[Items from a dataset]
=====
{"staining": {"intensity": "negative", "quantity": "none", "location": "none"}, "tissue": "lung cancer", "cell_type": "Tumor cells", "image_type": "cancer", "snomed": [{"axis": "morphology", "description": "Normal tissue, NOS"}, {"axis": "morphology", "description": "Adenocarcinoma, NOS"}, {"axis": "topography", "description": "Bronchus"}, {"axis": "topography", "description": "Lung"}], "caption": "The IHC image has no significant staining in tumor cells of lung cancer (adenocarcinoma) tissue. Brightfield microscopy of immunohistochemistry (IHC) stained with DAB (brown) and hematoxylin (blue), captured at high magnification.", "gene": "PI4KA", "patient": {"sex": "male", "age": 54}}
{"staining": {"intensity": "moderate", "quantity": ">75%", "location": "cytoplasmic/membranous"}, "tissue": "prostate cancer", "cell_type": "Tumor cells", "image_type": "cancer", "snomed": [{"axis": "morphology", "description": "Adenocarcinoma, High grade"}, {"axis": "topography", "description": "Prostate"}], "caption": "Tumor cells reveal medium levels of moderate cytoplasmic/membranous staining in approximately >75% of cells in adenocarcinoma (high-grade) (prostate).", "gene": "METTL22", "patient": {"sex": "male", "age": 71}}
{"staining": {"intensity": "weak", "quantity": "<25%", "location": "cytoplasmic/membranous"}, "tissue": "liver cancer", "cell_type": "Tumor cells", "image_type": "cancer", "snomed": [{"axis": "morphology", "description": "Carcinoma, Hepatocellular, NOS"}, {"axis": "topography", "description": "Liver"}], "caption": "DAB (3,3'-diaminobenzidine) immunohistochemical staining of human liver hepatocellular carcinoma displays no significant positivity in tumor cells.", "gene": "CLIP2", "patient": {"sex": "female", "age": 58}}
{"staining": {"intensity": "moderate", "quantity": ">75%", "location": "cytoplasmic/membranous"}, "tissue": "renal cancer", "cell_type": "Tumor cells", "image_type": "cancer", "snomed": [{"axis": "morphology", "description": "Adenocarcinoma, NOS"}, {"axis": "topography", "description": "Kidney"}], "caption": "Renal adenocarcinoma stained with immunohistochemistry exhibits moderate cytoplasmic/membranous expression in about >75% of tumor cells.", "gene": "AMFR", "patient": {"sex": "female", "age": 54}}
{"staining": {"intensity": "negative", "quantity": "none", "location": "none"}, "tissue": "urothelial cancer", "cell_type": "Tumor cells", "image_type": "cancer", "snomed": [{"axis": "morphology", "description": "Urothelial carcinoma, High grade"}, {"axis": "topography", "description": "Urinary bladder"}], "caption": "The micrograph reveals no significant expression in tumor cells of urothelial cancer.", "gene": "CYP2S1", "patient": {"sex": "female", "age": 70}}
=====
Each record is to be given again in full, exactly as it reads.

{"staining": {"intensity": "negative", "quantity": "none", "location": "none"}, "tissue": "lung cancer", "cell_type": "Tumor cells", "image_type": "cancer", "snomed": [{"axis": "morphology", "description": "Normal tissue, NOS"}, {"axis": "morphology", "description": "Adenocarcinoma, NOS"}, {"axis": "topography", "description": "Bronchus"}, {"axis": "topography", "description": "Lung"}], "caption": "The IHC image has no significant staining in tumor cells of lung cancer (adenocarcinoma) tissue. Brightfield microscopy of immunohistochemistry (IHC) stained with DAB (brown) and hematoxylin (blue), captured at high magnification.", "gene": "PI4KA", "patient": {"sex": "male", "age": 54}}
{"staining": {"intensity": "moderate", "quantity": ">75%", "location": "cytoplasmic/membranous"}, "tissue": "prostate cancer", "cell_type": "Tumor cells", "image_type": "cancer", "snomed": [{"axis": "morphology", "description": "Adenocarcinoma, High grade"}, {"axis": "topography", "description": "Prostate"}], "caption": "Tumor cells reveal medium levels of moderate cytoplasmic/membranous staining in approximately >75% of cells in adenocarcinoma (high-grade) (prostate).", "gene": "METTL22", "patient": {"sex": "male", "age": 71}}
{"staining": {"intensity": "weak", "quantity": "<25%", "location": "cytoplasmic/membranous"}, "tissue": "liver cancer", "cell_type": "Tumor cells", "image_type": "cancer", "snomed": [{"axis": "morphology", "description": "Carcinoma, Hepatocellular, NOS"}, {"axis": "topography", "description": "Liver"}], "caption": "DAB (3,3'-diaminobenzidine) immunohistochemical staining of human liver hepatocellular carcinoma displays no significant positivity in tumor cells.", "gene": "CLIP2", "patient": {"sex": "female", "age": 58}}
{"staining": {"intensity": "moderate", "quantity": ">75%", "location": "cytoplasmic/membranous"}, "tissue": "renal cancer", "cell_type": "Tumor cells", "image_type": "cancer", "snomed": [{"axis": "morphology", "description": "Adenocarcinoma, NOS"}, {"axis": "topography", "description": "Kidney"}], "caption": "Renal adenocarcinoma stained with immunohistochemistry exhibits moderate cytoplasmic/membranous expression in about >75% of tumor cells.", "gene": "AMFR", "patient": {"sex": "female", "age": 54}}
{"staining": {"intensity": "negative", "quantity": "none", "location": "none"}, "tissue": "urothelial cancer", "cell_type": "Tumor cells", "image_type": "cancer", "snomed": [{"axis": "morphology", "description": "Urothelial carcinoma, High grade"}, {"axis": "topography", "description": "Urinary bladder"}], "caption": "The micrograph reveals no significant expression in tumor cells of urothelial cancer.", "gene": "CYP2S1", "patient": {"sex": "female", "age": 70}}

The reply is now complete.